▸ Work instruction
Scan the entries and copy each line where the word "avec" is present.

(Saved entries)
Segment Open

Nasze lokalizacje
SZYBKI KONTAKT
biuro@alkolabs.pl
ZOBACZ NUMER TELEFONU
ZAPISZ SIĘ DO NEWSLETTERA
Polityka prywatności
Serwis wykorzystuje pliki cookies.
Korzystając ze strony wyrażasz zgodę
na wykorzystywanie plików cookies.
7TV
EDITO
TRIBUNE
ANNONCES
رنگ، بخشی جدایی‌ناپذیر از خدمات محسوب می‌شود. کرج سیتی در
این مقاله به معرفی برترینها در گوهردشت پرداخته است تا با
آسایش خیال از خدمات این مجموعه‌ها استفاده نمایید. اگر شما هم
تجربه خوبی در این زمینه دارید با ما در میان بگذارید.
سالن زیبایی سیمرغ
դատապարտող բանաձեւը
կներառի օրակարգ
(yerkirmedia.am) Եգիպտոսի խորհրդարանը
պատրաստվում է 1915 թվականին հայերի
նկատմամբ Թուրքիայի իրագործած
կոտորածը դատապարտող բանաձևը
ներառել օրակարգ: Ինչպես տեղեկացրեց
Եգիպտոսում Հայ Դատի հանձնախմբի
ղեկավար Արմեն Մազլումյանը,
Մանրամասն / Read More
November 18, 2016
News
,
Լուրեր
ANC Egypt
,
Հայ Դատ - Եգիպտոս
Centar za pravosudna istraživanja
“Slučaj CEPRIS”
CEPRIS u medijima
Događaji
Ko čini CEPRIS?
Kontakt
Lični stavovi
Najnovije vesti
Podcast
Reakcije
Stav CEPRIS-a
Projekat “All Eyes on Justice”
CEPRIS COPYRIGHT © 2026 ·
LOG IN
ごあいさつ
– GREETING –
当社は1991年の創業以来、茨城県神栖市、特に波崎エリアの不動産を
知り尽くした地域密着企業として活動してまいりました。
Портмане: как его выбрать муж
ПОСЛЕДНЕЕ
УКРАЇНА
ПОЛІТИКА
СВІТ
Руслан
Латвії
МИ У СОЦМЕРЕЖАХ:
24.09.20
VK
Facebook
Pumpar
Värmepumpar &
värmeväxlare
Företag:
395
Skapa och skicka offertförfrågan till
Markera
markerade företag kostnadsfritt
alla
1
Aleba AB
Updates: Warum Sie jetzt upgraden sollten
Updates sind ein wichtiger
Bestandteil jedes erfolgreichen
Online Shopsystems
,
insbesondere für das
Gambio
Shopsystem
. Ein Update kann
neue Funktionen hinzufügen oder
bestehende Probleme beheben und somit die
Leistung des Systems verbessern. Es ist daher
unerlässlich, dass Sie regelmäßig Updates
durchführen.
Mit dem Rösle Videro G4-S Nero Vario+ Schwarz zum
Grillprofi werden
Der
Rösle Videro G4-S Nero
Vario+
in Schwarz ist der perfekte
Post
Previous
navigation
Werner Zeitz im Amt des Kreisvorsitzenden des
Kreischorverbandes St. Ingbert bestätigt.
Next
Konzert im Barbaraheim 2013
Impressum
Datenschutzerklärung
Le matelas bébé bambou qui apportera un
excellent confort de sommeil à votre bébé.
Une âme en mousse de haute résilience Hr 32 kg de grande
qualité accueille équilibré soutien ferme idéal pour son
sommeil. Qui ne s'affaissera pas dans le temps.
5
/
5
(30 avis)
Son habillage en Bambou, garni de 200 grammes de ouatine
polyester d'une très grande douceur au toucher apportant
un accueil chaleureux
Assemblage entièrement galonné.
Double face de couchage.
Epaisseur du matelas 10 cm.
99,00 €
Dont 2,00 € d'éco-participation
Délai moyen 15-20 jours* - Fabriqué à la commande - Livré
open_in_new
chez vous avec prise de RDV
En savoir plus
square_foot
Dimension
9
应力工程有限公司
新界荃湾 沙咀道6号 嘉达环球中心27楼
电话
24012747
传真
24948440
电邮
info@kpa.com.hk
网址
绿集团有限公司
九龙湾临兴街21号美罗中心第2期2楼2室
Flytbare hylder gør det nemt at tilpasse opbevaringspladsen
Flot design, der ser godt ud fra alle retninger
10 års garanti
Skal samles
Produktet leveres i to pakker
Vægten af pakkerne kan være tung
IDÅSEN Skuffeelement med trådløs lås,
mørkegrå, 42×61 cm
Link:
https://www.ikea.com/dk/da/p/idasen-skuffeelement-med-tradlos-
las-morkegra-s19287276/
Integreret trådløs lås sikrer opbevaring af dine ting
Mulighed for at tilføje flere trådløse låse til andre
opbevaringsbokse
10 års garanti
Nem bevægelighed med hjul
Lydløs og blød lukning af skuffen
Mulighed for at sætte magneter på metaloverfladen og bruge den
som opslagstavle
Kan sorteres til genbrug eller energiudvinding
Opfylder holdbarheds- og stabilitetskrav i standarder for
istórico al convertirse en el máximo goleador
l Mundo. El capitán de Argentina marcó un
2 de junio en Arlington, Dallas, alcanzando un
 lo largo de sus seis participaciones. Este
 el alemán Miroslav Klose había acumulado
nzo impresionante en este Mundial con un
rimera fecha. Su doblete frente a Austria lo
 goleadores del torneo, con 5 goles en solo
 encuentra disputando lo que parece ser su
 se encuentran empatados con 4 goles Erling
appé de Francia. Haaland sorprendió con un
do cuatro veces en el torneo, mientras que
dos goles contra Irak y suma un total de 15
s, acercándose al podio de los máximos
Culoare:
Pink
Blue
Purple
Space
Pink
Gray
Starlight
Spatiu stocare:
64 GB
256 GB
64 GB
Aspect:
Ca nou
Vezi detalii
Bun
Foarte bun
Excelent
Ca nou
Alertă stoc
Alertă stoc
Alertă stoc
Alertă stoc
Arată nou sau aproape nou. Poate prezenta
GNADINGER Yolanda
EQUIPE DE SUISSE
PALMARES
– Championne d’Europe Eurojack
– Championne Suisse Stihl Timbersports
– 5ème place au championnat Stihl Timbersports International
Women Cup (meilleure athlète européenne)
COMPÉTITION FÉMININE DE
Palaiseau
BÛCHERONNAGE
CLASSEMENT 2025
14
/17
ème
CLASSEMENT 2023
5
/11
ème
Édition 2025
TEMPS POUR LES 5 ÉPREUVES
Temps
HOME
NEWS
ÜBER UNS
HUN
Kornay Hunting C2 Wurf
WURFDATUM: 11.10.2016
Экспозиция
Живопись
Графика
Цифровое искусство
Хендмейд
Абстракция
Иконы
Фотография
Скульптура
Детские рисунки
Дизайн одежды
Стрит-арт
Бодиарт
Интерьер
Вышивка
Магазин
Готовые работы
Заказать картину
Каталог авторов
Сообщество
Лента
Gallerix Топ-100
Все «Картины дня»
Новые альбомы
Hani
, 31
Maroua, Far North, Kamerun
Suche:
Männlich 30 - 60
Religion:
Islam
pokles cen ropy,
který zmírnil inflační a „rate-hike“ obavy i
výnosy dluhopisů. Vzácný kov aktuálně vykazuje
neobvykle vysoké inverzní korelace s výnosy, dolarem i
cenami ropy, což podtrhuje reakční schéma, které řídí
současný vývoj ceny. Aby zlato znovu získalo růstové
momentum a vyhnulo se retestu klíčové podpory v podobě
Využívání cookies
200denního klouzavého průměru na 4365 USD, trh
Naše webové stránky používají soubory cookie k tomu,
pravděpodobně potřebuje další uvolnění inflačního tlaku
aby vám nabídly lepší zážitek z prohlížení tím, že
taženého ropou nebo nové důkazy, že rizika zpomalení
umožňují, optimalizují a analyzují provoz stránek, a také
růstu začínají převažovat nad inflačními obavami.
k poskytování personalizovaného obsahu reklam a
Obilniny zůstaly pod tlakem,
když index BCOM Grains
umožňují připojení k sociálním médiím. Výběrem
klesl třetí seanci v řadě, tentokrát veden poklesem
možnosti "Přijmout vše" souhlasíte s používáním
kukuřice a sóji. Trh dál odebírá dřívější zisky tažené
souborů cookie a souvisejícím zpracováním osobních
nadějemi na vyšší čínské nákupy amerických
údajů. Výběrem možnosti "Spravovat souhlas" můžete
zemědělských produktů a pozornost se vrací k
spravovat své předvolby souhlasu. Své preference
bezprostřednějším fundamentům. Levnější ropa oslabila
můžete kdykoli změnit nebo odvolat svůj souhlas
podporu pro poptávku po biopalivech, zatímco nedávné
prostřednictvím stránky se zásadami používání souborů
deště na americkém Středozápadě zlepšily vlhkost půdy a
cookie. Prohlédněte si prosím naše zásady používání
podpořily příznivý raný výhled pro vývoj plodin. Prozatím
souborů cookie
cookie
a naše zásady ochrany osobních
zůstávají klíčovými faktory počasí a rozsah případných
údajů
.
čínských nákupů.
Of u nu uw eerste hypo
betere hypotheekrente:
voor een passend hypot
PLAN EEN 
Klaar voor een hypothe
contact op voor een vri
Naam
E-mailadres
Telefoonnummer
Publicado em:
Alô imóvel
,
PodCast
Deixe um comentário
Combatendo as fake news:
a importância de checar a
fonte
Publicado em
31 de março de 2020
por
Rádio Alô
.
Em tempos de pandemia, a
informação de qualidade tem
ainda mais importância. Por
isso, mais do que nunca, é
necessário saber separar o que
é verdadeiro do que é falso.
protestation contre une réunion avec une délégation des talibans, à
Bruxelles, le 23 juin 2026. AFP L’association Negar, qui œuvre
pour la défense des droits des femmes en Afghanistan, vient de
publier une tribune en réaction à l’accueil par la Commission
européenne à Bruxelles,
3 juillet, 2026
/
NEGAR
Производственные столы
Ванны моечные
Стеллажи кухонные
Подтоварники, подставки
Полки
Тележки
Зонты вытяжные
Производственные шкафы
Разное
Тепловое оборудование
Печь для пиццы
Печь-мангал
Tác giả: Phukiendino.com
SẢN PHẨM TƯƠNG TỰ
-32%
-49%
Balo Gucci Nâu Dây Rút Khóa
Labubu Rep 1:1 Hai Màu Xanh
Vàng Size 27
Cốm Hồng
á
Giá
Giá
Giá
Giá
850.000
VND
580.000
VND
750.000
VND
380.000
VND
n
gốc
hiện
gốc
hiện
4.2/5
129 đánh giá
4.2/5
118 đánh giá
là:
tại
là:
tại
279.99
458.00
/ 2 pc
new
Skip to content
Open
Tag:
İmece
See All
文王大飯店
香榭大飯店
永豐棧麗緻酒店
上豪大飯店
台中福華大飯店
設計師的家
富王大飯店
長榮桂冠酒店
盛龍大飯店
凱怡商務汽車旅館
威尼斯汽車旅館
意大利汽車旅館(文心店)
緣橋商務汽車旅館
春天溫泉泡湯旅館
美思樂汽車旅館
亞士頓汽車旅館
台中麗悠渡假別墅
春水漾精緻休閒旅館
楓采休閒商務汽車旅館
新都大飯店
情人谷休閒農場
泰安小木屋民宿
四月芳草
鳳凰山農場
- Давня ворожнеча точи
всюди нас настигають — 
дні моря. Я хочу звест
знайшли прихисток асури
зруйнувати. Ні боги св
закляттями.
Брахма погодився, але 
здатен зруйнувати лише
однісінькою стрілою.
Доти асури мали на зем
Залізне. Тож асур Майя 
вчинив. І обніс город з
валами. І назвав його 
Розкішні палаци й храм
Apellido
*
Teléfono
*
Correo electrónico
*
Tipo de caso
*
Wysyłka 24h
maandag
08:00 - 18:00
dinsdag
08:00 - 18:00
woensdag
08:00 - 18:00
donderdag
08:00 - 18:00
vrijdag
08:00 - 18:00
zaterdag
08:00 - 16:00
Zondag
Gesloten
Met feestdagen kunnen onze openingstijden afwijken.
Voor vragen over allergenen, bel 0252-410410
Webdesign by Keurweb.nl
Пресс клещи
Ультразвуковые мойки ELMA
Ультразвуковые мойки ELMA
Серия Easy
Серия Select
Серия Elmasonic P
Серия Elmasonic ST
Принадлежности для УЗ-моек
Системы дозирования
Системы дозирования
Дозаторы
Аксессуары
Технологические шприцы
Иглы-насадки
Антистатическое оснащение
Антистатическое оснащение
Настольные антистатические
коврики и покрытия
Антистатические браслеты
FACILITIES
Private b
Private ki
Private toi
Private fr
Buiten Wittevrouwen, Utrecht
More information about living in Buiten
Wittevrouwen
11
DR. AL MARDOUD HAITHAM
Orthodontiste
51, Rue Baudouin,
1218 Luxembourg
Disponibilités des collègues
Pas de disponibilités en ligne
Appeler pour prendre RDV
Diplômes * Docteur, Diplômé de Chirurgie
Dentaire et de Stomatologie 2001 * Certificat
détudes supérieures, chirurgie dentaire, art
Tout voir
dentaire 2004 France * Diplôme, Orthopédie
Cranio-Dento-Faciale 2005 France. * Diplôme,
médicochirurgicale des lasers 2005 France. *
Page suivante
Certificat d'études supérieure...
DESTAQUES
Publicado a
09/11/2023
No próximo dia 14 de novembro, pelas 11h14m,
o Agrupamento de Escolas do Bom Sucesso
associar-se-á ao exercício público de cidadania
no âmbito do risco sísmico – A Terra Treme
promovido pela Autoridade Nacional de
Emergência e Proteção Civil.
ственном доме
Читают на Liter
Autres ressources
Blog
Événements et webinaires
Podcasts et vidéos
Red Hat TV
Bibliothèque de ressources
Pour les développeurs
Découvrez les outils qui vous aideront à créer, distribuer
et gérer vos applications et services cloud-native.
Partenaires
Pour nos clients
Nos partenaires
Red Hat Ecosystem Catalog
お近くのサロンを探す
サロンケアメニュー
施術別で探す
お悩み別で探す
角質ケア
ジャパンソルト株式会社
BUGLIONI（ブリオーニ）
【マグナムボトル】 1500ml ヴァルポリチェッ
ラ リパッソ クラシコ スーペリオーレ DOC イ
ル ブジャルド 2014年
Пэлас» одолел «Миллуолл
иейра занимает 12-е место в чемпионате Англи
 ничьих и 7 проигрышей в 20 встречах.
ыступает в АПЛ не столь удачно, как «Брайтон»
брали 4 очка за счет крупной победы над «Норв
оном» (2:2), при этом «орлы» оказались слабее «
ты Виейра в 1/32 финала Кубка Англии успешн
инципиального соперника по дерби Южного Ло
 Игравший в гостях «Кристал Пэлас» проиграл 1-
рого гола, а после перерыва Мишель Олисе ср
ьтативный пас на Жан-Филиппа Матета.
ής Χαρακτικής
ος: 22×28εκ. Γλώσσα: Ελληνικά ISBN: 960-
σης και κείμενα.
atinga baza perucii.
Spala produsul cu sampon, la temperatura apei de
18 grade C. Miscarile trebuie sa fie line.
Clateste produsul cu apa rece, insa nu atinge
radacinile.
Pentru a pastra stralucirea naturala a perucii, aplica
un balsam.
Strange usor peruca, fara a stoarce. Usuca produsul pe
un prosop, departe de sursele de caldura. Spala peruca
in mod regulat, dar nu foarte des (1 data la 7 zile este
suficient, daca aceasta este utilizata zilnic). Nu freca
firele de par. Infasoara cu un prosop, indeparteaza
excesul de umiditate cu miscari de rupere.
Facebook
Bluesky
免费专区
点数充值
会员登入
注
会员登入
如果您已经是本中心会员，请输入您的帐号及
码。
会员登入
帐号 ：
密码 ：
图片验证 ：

Segment Closed

▸ Solution
chez vous avec prise de RDV
protestation contre une réunion avec une délégation des talibans, à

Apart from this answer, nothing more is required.